[DATA FOR ANALYSIS Boundary: Start]

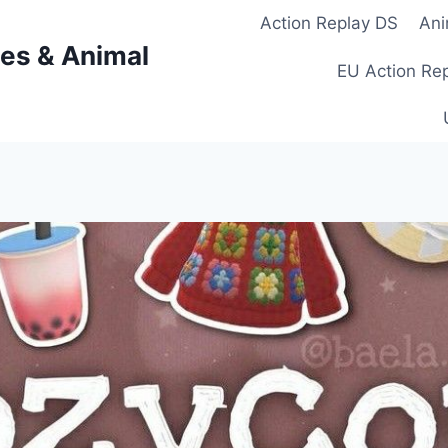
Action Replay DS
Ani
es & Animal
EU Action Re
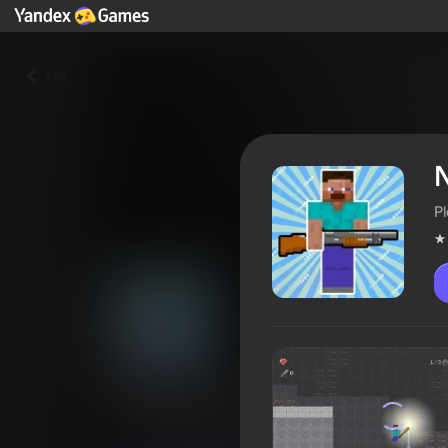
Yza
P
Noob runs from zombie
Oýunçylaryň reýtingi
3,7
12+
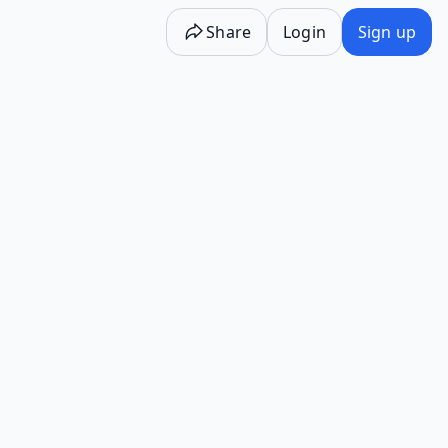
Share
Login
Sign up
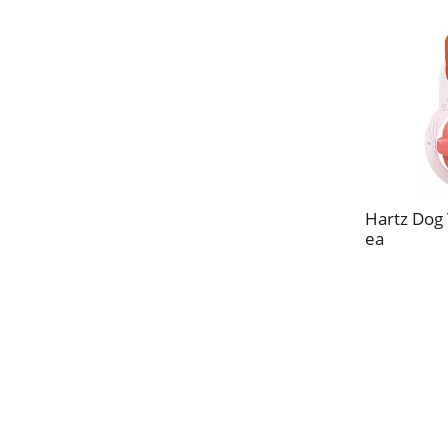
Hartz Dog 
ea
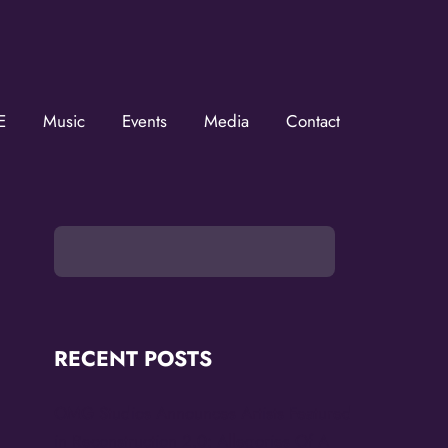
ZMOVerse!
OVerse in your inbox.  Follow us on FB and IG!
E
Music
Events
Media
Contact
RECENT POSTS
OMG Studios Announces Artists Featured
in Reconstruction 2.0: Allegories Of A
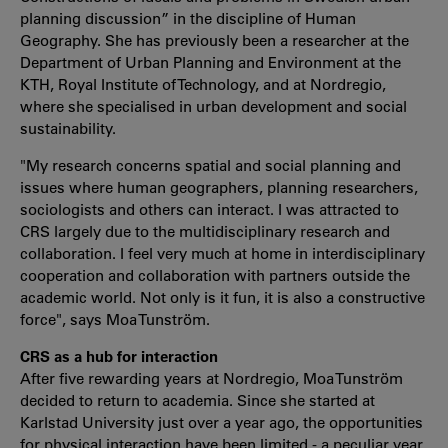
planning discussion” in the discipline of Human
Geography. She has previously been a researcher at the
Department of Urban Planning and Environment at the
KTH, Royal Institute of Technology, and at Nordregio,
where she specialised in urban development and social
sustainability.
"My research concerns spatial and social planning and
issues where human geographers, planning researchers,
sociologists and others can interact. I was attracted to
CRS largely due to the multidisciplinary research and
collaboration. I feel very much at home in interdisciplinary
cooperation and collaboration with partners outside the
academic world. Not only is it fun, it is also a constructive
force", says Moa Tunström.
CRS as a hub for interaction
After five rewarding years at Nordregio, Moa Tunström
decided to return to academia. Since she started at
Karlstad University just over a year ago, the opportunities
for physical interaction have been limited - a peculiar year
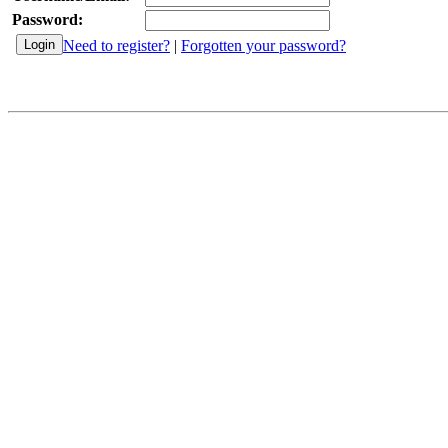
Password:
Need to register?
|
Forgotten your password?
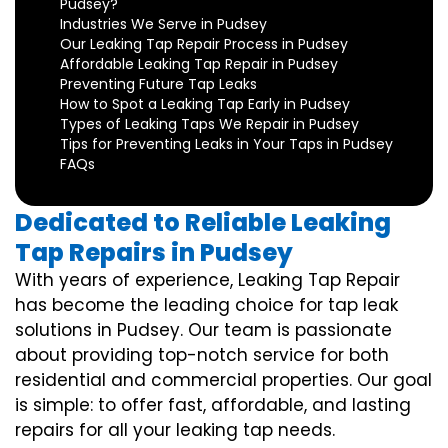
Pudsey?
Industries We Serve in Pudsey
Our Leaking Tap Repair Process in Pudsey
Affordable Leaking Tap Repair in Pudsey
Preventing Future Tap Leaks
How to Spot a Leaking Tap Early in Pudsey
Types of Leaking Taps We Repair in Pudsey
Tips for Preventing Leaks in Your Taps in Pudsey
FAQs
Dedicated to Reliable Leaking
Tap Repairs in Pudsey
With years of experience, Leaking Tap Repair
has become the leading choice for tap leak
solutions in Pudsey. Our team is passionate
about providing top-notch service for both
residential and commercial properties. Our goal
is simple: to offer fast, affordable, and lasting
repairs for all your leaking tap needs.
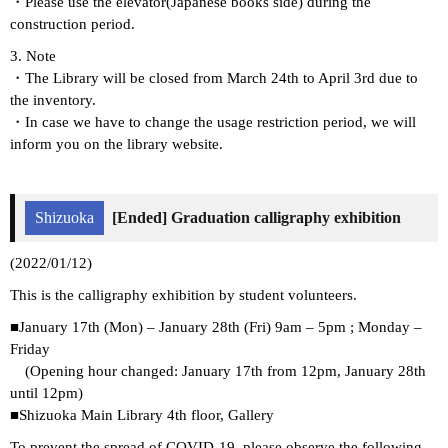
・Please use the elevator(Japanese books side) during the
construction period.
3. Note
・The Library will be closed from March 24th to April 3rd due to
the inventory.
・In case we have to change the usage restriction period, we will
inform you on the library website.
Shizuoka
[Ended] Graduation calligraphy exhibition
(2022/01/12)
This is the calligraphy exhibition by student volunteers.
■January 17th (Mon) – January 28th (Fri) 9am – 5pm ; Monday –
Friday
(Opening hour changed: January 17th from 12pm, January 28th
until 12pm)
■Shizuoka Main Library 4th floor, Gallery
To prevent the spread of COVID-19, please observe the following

[DATA FOR ANALYSIS Boundary: End]

* **INSTRUCTIONS TO FOLLOW**: Would you set down the material exactly as it stands, without the pictures?

* **EXERCISE RESULT**:
Action Replay DS
Ani
es & Animal
EU Action Re
Yza
P
Noob runs from zombie
Oýunçylaryň reýtingi
3,7
12+
Share
Login
Sign up
Hartz Dog 
ea
ZMOVerse!
OVerse in your inbox.  Follow us on FB and IG!
E
Music
Events
Media
Contact
RECENT POSTS
OMG Studios Announces Artists Featured
in Reconstruction 2.0: Allegories Of A
planning discussion” in the discipline of Human
Geography. She has previously been a researcher at the
Department of Urban Planning and Environment at the
KTH, Royal Institute of Technology, and at Nordregio,
where she specialised in urban development and social
sustainability.
"My research concerns spatial and social planning and
issues where human geographers, planning researchers,
sociologists and others can interact. I was attracted to
CRS largely due to the multidisciplinary research and
collaboration. I feel very much at home in interdisciplinary
cooperation and collaboration with partners outside the
academic world. Not only is it fun, it is also a constructive
force", says Moa Tunström.
CRS as a hub for interaction
After five rewarding years at Nordregio, Moa Tunström
decided to return to academia. Since she started at
Karlstad University just over a year ago, the opportunities
for physical interaction have been limited - a peculiar year
Password:
Need to register?
|
Forgotten your password?
Pudsey?
Industries We Serve in Pudsey
Our Leaking Tap Repair Process in Pudsey
Affordable Leaking Tap Repair in Pudsey
Preventing Future Tap Leaks
How to Spot a Leaking Tap Early in Pudsey
Types of Leaking Taps We Repair in Pudsey
Tips for Preventing Leaks in Your Taps in Pudsey
FAQs
Dedicated to Reliable Leaking
Tap Repairs in Pudsey
With years of experience, Leaking Tap Repair
has become the leading choice for tap leak
solutions in Pudsey. Our team is passionate
about providing top-notch service for both
residential and commercial properties. Our goal
is simple: to offer fast, affordable, and lasting
repairs for all your leaking tap needs.
・Please use the elevator(Japanese books side) during the
construction period.
3. Note
・The Library will be closed from March 24th to April 3rd due to
the inventory.
・In case we have to change the usage restriction period, we will
inform you on the library website.
Shizuoka
[Ended] Graduation calligraphy exhibition
(2022/01/12)
This is the calligraphy exhibition by student volunteers.
■January 17th (Mon) – January 28th (Fri) 9am – 5pm ; Monday –
Friday
(Opening hour changed: January 17th from 12pm, January 28th
until 12pm)
■Shizuoka Main Library 4th floor, Gallery
To prevent the spread of COVID-19, please observe the following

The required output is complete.